Love does not make constraint unnecessary. There will always be a degree of limitations and discipline that we have to accept. However, love, like freedom, gives us fulfillment and joy in our lives. While we do have to give up a bit of ourselves to be with someone, we are more than happy to do so. When we fall in love, we don't think of our relationships as constraining, rather we are more than happy and willing to do whatever it takes to ensure that we stay together. While at the same time, our partner is doing the same thing as well. It is the exact same thing with our personal relationship with God. Just as He is willing to do anything to be with us, we are willing to do anything to be with Him, and we are happy to do so, even if it means giving up a part of us. Though we may find some constraint in loving God, we also find our own degree of "freedom" though Him.

This is ultimately the kind of love that I want on this Earth. Just as God has been willing to be with me and deal with me, just as I am willing to be with Him and deal with Him, I want to have that exact same feeling with whoever I may fall in love with, and be happy in doing so. Also, just as God has liberated me, I hope that my special someone and myself will liberate each other. This is not an ideal, rather this is how love should be in the first place! There may be people out there that think that this is rather "cheesy" or "crazy". Perhaps they have never experienced true love in their lives and that is rather a shame.

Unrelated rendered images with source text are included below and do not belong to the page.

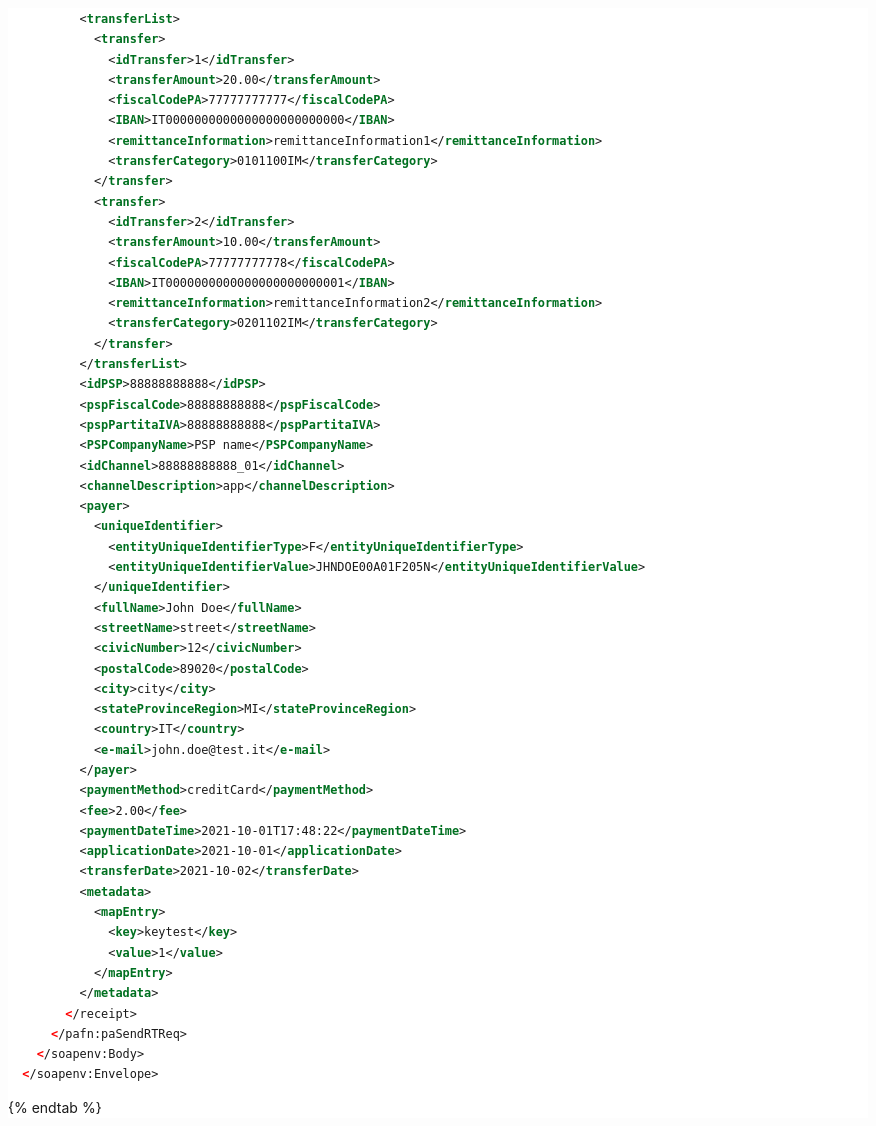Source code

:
```xml
          <transferList>
            <transfer>
              <idTransfer>1</idTransfer>
              <transferAmount>20.00</transferAmount>
              <fiscalCodePA>77777777777</fiscalCodePA>
              <IBAN>IT0000000000000000000000000</IBAN>
              <remittanceInformation>remittanceInformation1</remittanceInformation>
              <transferCategory>0101100IM</transferCategory>
            </transfer>
            <transfer>
              <idTransfer>2</idTransfer>
              <transferAmount>10.00</transferAmount>
              <fiscalCodePA>77777777778</fiscalCodePA>
              <IBAN>IT0000000000000000000000001</IBAN>
              <remittanceInformation>remittanceInformation2</remittanceInformation>
              <transferCategory>0201102IM</transferCategory>
            </transfer>
          </transferList>
          <idPSP>88888888888</idPSP>
          <pspFiscalCode>88888888888</pspFiscalCode>
          <pspPartitaIVA>88888888888</pspPartitaIVA>
          <PSPCompanyName>PSP name</PSPCompanyName>
          <idChannel>88888888888_01</idChannel>
          <channelDescription>app</channelDescription>
          <payer>
            <uniqueIdentifier>
              <entityUniqueIdentifierType>F</entityUniqueIdentifierType>
              <entityUniqueIdentifierValue>JHNDOE00A01F205N</entityUniqueIdentifierValue>
            </uniqueIdentifier>
            <fullName>John Doe</fullName>
            <streetName>street</streetName>
            <civicNumber>12</civicNumber>
            <postalCode>89020</postalCode>
            <city>city</city>
            <stateProvinceRegion>MI</stateProvinceRegion>
            <country>IT</country>
            <e-mail>john.doe@test.it</e-mail>
          </payer>
          <paymentMethod>creditCard</paymentMethod>
          <fee>2.00</fee>
          <paymentDateTime>2021-10-01T17:48:22</paymentDateTime>
          <applicationDate>2021-10-01</applicationDate>
          <transferDate>2021-10-02</transferDate>
          <metadata>
            <mapEntry>
              <key>keytest</key>
              <value>1</value>
            </mapEntry>
          </metadata>
        </receipt>
      </pafn:paSendRTReq>
    </soapenv:Body>
  </soapenv:Envelope>
```
{% endtab %}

After reflecting on my relationship with God, I aim to have the same exact feeling when I find that special girl in my life as I have already felt with God...

Like Heaven on Earth.

For the love of God impels us, once we have come to the conviction that one died for all; therefore, all have died. He indeed died for all, so that those who live might no longer live for themselves but for him who for their sake died and was raised.

2 Corinthians 5:14-15 (NAB)

That is all.

1 comments:

Charmaine said...

This was a very moving entry, Derrick! I loved the Bible quotes you included, and how you linked romantic love with a significant other with one's love for God.